# EXERCISE DESCRIPTION:
Count the lines in the material that contain the word "order", and give only the number.

Collection entries
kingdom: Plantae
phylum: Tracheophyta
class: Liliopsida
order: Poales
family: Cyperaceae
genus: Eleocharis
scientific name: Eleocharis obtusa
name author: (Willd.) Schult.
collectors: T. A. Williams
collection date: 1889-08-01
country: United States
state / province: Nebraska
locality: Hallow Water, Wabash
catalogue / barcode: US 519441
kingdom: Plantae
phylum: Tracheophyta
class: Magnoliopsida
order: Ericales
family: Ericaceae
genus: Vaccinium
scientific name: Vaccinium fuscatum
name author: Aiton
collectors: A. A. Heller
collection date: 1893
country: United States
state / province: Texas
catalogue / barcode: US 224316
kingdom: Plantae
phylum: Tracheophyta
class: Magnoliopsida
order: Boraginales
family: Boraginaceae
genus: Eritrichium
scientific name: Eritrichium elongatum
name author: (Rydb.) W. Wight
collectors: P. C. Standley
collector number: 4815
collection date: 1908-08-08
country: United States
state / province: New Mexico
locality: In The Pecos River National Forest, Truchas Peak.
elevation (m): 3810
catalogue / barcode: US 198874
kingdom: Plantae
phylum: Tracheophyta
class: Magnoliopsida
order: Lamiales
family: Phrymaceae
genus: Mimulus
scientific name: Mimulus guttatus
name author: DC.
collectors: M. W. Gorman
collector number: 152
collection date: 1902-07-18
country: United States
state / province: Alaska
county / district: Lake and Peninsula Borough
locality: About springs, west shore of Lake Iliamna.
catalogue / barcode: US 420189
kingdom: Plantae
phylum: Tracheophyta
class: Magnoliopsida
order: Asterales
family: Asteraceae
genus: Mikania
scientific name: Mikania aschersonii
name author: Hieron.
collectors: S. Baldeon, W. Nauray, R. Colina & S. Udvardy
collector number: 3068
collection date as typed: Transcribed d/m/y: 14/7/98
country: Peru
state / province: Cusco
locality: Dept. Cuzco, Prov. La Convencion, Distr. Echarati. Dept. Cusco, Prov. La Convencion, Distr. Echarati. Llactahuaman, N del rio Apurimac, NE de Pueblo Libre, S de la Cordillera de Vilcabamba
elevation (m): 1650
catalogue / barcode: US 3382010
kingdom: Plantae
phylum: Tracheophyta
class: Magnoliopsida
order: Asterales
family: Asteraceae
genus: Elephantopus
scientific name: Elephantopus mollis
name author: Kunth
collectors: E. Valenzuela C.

# CORRECT RESULT:
6